Metrology for directed self-assembly block lithography using optical scatterometry

Directed self-assembly (DSA) shows considerable promise as a cost-effective manufacturing technique for advanced sub-20 nm patterning. Along with continued progress, the patterning process requires advances in both CD metrology and high-speed characterization of DSA defectivity. This work is a report on the study of Mueller matrix spectroscopic ellipsometry (MMSE) scatterometry measurements of 28 nm pitch DSA line/space patterns consisting of polystyrene-block- polymethylmethacrylate (PS-b-PMMA) block copolymer sample fabricated using a chemical epitaxy process. Generalized ellipsometric data (all 16 Mueller elements) is collected over a spectral range from 245 to 1700 nm for various different pre-pattern pitch/guide strip combinations created by modulating the pre-pattern photoresist CD. Scatterometry is used to evaluate and calculate the CD, line shapes, and thicknesses of the plasma developed PS patterns (PMMA removed). Likewise, spectral comparisons based on anisotropy and depolarization are used to determine the DSA pattern defectivity. CD-SEM metrology and imaging is also conducted as a comparative metric for scatterometry. The sensitivity of MMSE to pre-pattern pitch and pitch multiplication on PS line CD and defectivity is demonstrated. Slight imperfections in the line/space pattern as well as fingerprint like patterns (undirected assembly) can be distinguished from aligned patterns using MMSE scatterometry.
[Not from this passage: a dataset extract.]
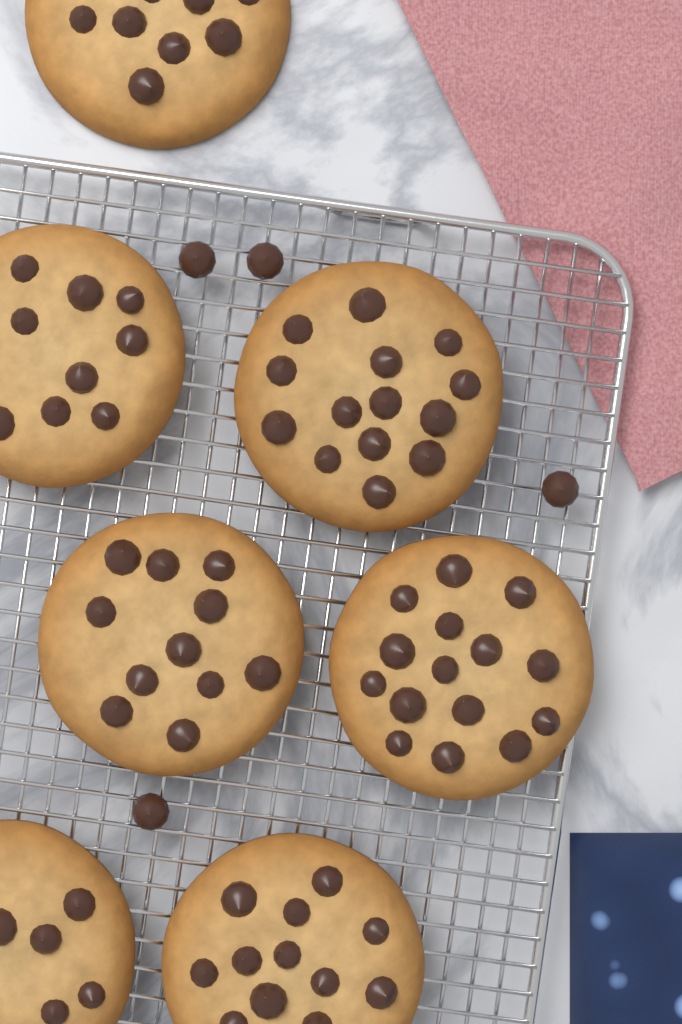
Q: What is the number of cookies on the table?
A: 7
Size matters in overlay measurement

We report an analysis of measurements of overlay targets fabricated in a single lithography step in a resist film. With patterns printed in a single step the expected result is zero, providing a rare opportunity to qualify the measurement error completely. Our results allow validation of a complete model for this error, which includes precision and TIS terms that vary as 1/√L, where L is the total pattern length in each target. Removing the precision and TIS effects shows that the remaining errors, which are usually undetectable, also vary as 1/√L. This residual error is very small (0.1nm or less) for the very large targets normally used in scanner qualification, but exceed the ITRS goals for overlay measurement uncertainty in traditional image-based overlay targets smaller than 25x25μm. As the industry drives towards smaller overlay targets it is important to consider the impact on complete measurement uncertainty, and to maximize the information content of each target. We show that acceptable uncertainty in 10x10μm targets is possible using targets patterned with dense gratings that can be measured by both diffraction and imaging tools.
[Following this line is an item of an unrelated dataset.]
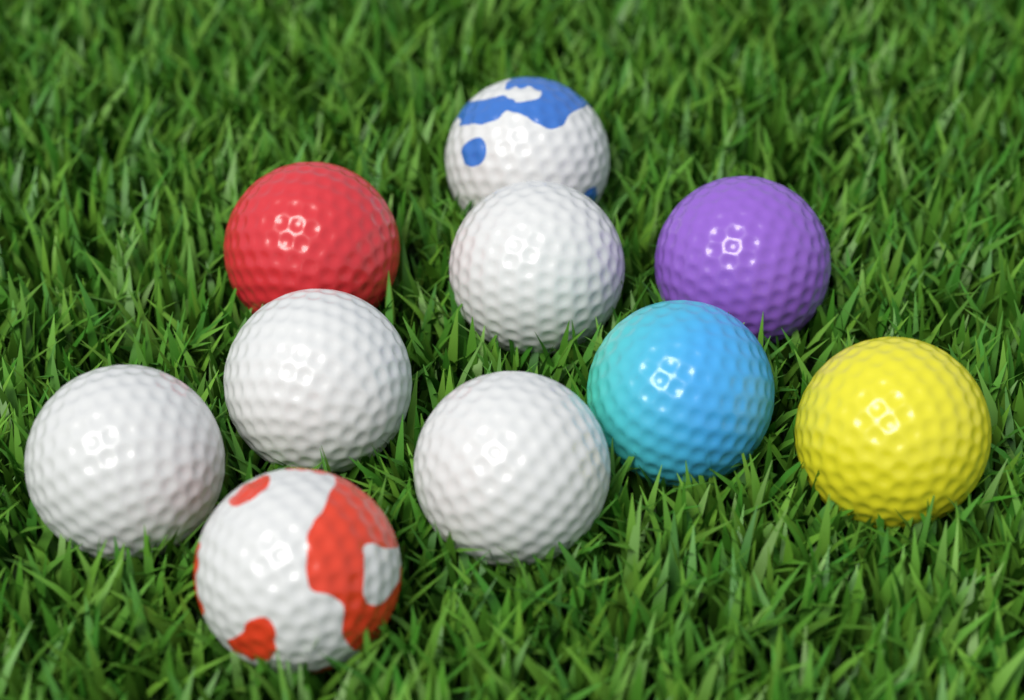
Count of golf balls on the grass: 10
Mueller matrix optical scatterometry of Si fins patterned using directed self-assembly block copolymer line arrays

Directed self-assembly (DSA) based block copolymer (BCP) lithography shows promise as a cost-effective manufacturing technique for advanced sub-20 nm patterning. Characterization of types of defects and their levels in the sub-20 nm DSA patterns is a challenge for the current state-of-the-art metrology. Scatterometry has the capability of measuring important feature dimensions of DSA structures quickly and non-destructively at multiple steps in the process. This work is a report on the use of Mueller matrix spectroscopic ellipsometry (MMSE) based measurements of 28 nm pitch Si fins fabricated from DSA line patterns consisting of polystyrene-block-polymethylmethacrylate (PS-b-PMMA) fabricated using a chemical epitaxy process. A regression-based (inverse-problem) scatterometry approach was used to calculate the CD, line shapes, and thickness of the developed Si fin patterns. Sensitivity of MMSE to defectivity and line edge roughness (LER) in Si fin samples is discussed. At DSA dimensions the characterization of LER is crucial due to increase in the ratio between LER and target line width. HR-XRD and SEM imaging is also conducted as a comparative metric for scatterometry. This paper emphasizes the effectiveness of MMSE based scatterometry as a technique for optical characterization of Si fins fabricated with DSA lithography.